# Simple minimum/maximum problem

1. Jul 13, 2007

### John O' Meara

The voltage E applied to the sending end of a high-pressure transmitting line is connected to the voltage e at the receiving end by the equation $$E^2 = ( e cos \theta + a)^2 + ( e sin\theta +b)^2\\$$, where a and b are constants.
Expand the right-hand side of this equation and by expressing $$a cos\theta + b sin\theta \\$$ in the form $$R cos(\theta + \alpha) \\$$ show that the maximum and minimum values of R as $$\theta$$ varies , are e +/- $$\sqrt{a^2 +b^2} \\$$. ( obtaining these results by differentation is a much more difficult method and we would remind our readers that the calculus is not always the best way of solving a problem.
Expanding this I get: $$E^2= e^2 cos^2\theta +a^2 +2ae cos\theta + e^2 sin^2\theta + 2eb sin\theta +b^2 \\$$, which gives $$E^2 = e^2 +2e(a cos\theta + b sin\theta ) +a^2 + b^2 \\$$, which can be expressed as
$$e^2 + 2e(a cos\theta + b cos(\frac{\pi}{2} - \theta) ) + a^2 + b^2$$. The thing is I do not know how to express R in terms of the coefficients a and b?

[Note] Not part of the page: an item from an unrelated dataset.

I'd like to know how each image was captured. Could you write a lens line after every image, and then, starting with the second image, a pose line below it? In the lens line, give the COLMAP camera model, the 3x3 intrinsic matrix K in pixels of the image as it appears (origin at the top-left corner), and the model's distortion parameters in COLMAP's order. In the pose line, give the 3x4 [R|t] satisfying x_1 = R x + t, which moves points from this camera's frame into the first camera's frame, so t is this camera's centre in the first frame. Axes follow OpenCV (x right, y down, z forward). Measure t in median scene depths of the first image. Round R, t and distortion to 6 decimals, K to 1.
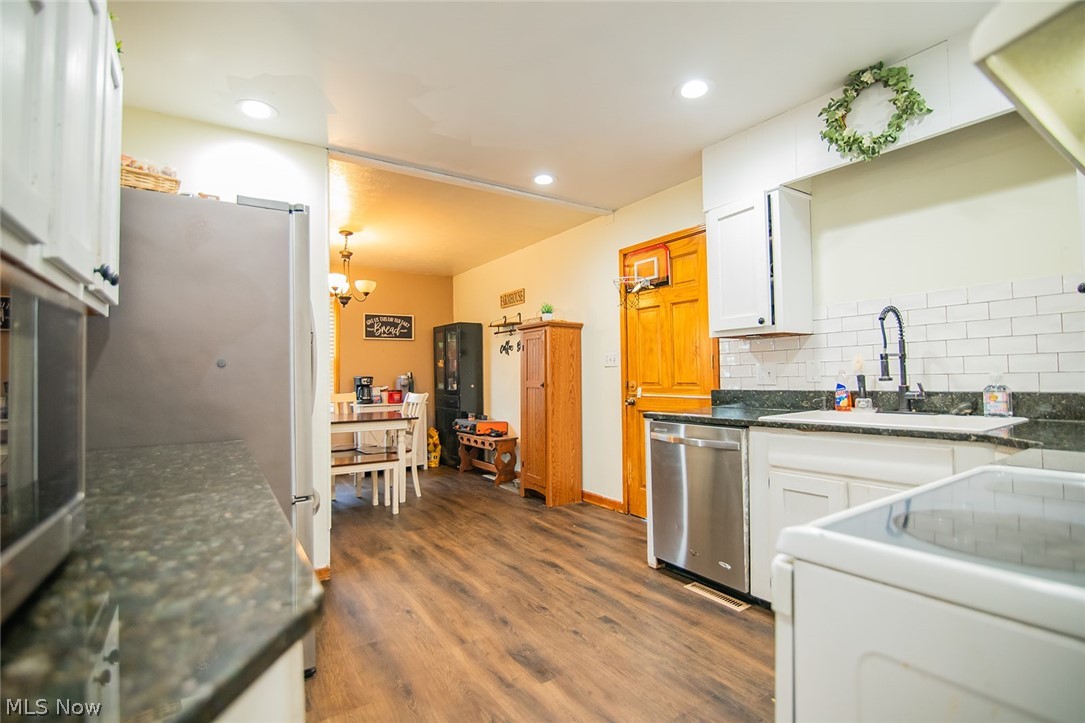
lens RADIAL K [[503.4, 0, 545.3], [0, 503.4, 363.7], [0, 0, 1]] dist [-0.019245, 0.000892]
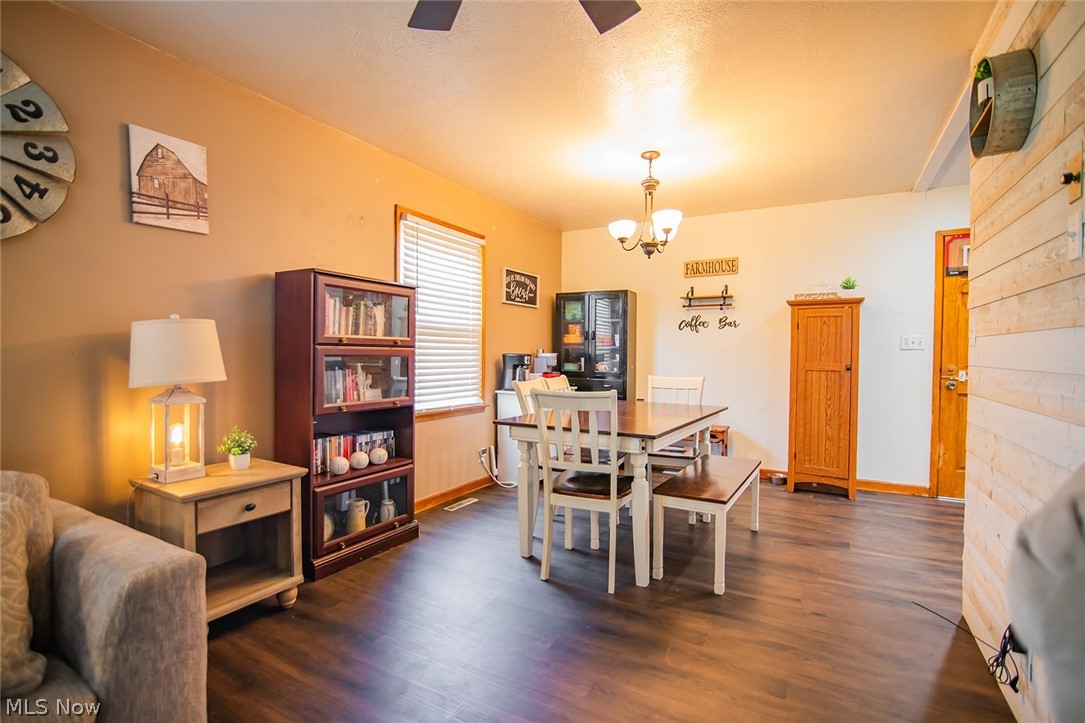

Thanks for the help.

2. Jul 13, 2007

### D H

Staff Emeritus
You didn't do what you were asked to do.

You rewrote $\sin\theta$ as $\cos(\pi/2-\theta)$. That is not what the problem says to do. The problem specifically says to write $a\cos\theta+b\sin\theta$ in the form $R\cos(\theta+\alpha)[/tex]. Simply expand this latter form, equate to [itex]a\cos\theta+b\sin\theta$, and solve for $R$ and $\alpha$.

3. Jul 13, 2007

### Dick

4. Jul 17, 2007

### John O' Meara

Expanding R $$cos(\theta + \alpha) \\$$ we get$$R( \cos\theta \sin\alpha - \sin\theta \sin\alpha) \\$$. Now $$R \cos\theta\cos\alpha - R \sin\theta\sin\alpha = a \cos\theta + b \sin\theta \\$$ When $$\theta = 0 R = \frac{a}{\cos\alpha} \\$$ When $$\theta = \frac{\pi}{2} R = \frac{-b}{\sin\alpha}\\$$ Therefore $$\tan\alpha = \frac{-b}{a}$$. I would appreciate help in getting R.

Last edited: Jul 17, 2007
5. Jul 17, 2007

### Dick

Ok, so a=R*cos(alpha) and b=-R*sin(alpha). Square and add both of those equations and use everybodies favorite trig identity.